Quoted passage =
────────
3. Electrodynamic Forces in FEM Simulations

The purpose of the publication was not to test the mechanical and electromechanical strength of electrotechnical equipment. Model validation was executed for critical states without any short-circuit-protection device. Manufacturer and equipment quality were not assessed. The conducted tests were not the type of tests used for the associated equipment. It is also worth mentioning that the research was critical to determining the value of the flowing current. The quality of the casing and insulators was not analyzed, and this has not been researched. The purpose of the research is clearly indicated at the beginning of the publication. The authors focused on interactions and phenomena in current paths.

Low-voltage switchgears are constructed of materials that are able to withstand mechanical, thermal, and dynamic exposure from short-circuit currents. Requirements as to mechanical strength are imposed not only on enclosures, but also on all partitions, brackets, hinges, and locks, which should have adequate mechanical endurance to withstand the stresses arising during short circuits in the low-voltage switchgear. The real object prepared for experiments and its 3D model are shown in Figure 2 below.

During the flow of the short-circuit current through the current paths and switchgear wires, electrodynamic forces are generated, which generate stresses on the support insulators of the current paths and cable fastenings, mainly between the following:

• Current paths;
• Current wires;
• Ferromagnetic materials, conductors, and busbars;
• Boundary surfaces of materials with different magnetic permeability.
────────
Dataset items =
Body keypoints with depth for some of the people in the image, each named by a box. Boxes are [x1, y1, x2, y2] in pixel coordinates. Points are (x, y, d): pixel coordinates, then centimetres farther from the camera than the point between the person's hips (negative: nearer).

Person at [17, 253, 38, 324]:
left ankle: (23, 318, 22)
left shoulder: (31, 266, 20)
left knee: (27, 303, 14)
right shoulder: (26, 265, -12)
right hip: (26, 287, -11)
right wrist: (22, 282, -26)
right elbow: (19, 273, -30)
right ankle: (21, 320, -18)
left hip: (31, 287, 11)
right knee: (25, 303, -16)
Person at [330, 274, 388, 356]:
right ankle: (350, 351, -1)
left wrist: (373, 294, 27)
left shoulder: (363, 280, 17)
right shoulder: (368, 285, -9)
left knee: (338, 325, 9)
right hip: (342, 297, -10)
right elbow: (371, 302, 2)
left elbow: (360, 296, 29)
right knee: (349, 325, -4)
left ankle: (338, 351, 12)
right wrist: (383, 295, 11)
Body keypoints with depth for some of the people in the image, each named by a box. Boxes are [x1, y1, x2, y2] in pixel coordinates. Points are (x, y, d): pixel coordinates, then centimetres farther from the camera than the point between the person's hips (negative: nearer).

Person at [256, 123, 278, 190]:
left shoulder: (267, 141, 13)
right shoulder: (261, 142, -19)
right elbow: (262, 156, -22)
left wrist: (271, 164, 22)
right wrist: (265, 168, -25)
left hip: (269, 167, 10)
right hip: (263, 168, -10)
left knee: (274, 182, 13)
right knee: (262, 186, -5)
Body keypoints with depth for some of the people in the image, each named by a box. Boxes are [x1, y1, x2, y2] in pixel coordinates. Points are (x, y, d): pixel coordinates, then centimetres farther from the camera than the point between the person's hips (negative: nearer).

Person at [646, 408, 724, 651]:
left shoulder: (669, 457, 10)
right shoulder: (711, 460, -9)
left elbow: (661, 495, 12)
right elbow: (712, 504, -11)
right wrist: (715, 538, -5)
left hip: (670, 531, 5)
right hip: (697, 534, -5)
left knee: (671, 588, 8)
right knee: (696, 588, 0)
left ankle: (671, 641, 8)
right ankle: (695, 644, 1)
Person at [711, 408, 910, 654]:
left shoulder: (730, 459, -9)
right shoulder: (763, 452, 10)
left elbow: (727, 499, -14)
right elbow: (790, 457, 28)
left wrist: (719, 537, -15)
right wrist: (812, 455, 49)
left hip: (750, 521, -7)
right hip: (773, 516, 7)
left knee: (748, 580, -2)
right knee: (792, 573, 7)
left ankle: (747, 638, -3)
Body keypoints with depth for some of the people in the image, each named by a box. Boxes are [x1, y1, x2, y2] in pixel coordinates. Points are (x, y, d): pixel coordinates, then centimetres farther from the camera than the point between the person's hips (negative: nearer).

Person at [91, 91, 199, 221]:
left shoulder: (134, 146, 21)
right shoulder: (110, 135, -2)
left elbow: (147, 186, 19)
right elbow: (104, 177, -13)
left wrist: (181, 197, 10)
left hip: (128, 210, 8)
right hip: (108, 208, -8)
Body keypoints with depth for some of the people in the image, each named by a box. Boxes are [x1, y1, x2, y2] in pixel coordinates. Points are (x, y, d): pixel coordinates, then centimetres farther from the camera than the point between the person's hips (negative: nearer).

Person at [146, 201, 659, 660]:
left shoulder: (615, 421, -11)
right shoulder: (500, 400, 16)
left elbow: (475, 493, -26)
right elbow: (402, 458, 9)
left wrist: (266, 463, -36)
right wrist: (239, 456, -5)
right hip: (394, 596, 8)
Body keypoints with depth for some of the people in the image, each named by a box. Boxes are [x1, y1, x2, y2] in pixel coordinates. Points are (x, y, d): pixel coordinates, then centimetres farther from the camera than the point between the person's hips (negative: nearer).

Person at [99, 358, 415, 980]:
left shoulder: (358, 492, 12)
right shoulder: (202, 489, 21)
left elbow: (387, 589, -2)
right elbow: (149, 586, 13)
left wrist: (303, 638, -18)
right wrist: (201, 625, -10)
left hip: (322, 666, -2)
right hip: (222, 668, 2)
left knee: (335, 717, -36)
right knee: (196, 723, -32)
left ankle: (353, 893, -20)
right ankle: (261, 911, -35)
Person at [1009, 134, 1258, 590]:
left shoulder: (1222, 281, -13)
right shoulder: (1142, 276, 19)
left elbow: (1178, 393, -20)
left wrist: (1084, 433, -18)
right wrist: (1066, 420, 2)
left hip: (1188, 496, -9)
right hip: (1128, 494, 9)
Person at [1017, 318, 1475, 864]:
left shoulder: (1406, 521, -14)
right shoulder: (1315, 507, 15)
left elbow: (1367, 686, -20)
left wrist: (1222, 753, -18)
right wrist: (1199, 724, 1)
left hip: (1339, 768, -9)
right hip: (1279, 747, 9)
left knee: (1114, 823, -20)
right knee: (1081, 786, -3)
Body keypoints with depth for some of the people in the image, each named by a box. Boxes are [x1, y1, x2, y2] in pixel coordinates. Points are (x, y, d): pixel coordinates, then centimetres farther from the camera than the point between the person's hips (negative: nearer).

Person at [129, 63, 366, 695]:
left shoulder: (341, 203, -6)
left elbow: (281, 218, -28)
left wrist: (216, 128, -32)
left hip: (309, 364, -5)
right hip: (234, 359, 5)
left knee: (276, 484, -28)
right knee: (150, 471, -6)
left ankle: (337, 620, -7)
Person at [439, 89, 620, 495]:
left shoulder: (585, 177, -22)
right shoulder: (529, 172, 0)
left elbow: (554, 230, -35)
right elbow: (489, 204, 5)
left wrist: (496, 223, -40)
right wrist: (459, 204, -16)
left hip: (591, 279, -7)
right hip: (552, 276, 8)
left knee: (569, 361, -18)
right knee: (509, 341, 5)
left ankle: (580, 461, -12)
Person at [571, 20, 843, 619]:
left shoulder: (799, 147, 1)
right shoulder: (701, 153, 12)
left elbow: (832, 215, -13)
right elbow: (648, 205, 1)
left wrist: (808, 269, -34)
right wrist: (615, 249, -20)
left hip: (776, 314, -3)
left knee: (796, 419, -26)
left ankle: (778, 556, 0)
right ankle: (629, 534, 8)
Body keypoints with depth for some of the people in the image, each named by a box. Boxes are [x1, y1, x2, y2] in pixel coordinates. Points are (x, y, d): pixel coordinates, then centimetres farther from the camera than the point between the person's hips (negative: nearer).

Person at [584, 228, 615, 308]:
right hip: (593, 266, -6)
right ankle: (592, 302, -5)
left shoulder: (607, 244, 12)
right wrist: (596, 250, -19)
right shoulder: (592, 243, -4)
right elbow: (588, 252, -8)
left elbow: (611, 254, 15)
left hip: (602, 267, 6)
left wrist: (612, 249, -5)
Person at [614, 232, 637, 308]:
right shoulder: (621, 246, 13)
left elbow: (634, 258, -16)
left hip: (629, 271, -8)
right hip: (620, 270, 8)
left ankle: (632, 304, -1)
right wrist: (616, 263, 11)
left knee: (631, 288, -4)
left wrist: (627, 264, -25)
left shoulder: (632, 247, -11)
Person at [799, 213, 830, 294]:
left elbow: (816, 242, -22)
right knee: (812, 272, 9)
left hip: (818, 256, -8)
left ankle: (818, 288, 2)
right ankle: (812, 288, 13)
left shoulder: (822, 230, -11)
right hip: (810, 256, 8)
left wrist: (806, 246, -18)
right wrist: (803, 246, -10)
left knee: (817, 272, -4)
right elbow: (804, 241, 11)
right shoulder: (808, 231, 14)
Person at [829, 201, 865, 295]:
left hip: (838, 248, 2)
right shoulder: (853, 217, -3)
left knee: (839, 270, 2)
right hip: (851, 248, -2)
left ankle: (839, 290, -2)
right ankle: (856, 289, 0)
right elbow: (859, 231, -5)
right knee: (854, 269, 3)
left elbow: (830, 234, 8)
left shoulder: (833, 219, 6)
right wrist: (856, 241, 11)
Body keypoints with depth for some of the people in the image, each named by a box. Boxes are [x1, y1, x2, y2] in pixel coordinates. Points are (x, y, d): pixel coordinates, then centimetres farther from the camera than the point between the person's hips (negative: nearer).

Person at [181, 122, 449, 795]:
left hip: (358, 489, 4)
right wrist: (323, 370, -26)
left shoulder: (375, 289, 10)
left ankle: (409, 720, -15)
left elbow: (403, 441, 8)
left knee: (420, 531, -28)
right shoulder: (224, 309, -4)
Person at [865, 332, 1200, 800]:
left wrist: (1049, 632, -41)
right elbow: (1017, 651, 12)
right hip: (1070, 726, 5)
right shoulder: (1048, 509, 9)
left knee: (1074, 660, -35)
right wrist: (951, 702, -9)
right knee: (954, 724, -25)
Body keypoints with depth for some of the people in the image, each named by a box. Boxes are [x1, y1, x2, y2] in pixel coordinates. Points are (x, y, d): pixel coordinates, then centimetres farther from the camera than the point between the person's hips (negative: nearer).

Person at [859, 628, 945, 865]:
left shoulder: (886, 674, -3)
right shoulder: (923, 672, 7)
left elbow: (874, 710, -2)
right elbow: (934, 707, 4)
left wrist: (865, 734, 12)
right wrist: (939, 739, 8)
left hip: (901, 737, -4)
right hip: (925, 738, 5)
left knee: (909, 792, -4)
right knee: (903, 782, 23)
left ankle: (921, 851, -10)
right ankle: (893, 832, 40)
────────
Actions to take =
a – Answer these questions about the passage on electrodynamic forces in switchgear, one per line:
(i) What did the authors focus on?
(ii) Besides enclosures, which parts of a low-voltage switchgear must have adequate mechanical endurance?
(iii) On what do the electrodynamic forces generate stresses during a short circuit?
b – Pick up the passage on electrodynamic forces in low-voltage switchgear and write its continuation, starting after its last line.

Responses =
a –
(i) Interactions and phenomena in current paths.
(ii) All partitions, brackets, hinges, and locks.
(iii) The support insulators of the current paths and the cable fastenings.

b –
Based on the real object, low-voltage switchgear, a precise 3D model of the analyzed switchgear was created in the ANSYS SpaceClaim environment. The prepared real test object was transported to the Distribution Equipment Laboratory at the Institute of Power Engineering in Warsaw. There, it was carefully checked and prepared for short-circuit tests. The short-circuit system in the Distribution Equipment Laboratory the Institute of Power Engineering in Warsaw is powered from the medium-voltage network, protected by a main power switch. Short-circuit current values are set using appropriate MV shunt reactors connected directly to short-circuit transformers, from which the outputs of secondary windings are connected to the tested object. By using current transformers and appropriate recorders, it was possible to record the exact values of short-circuit current waveforms. The short-circuit system is shown in Figure 3 below.

After preparing the test object and the short-circuit test station, it was possible to perform short-circuit tests. In the performed test formula, it was assumed that the trials would be performed for two and for one jumper of a horizontal rail bridges. This made it possible to analyze the distribution of the short-circuit current in the current path in both cases. Tests for both one and two armatures were performed for different values of three-phase short-circuit currents with a time of 150 ms, steadily increasing the value: 5 kA, 15 kA, 20 kA, and 30 kA RMS (root mean square). After each test, insulators and brackets were analyzed and checked for damage. If necessary, insulators and support elements were replaced when they showed any signs of damage. The first considered case was the performance of a short-circuit test for two jumpers installed on both horizontal current paths (Figure 4 below). All performed short-circuit tests for the values of 5 kA, 15 kA, and 20 kA did not cause any damage to the insulators or plastic deformations of the supporting structures (metal brackets and holders). The last test for the value of 30 kA RMS caused damage to the first two lower insulators of the current path. The peak current value in the L1 phase busbar was over 67 kA, in the L2 phase busbar over 57 kA, and in the L3 phase busbar, the peak value was over 48 kA. As it turned out, these values were destructive for the lower insulators of the switchgear, because the short-circuit current was closed by the lower horizontal current path, which did not cause destructive stresses in the upper insulators of the vertical current path. An example of a short-circuit current waveform from the tests is shown in Figure 4 below. The damage caused is shown in Figure 5 below.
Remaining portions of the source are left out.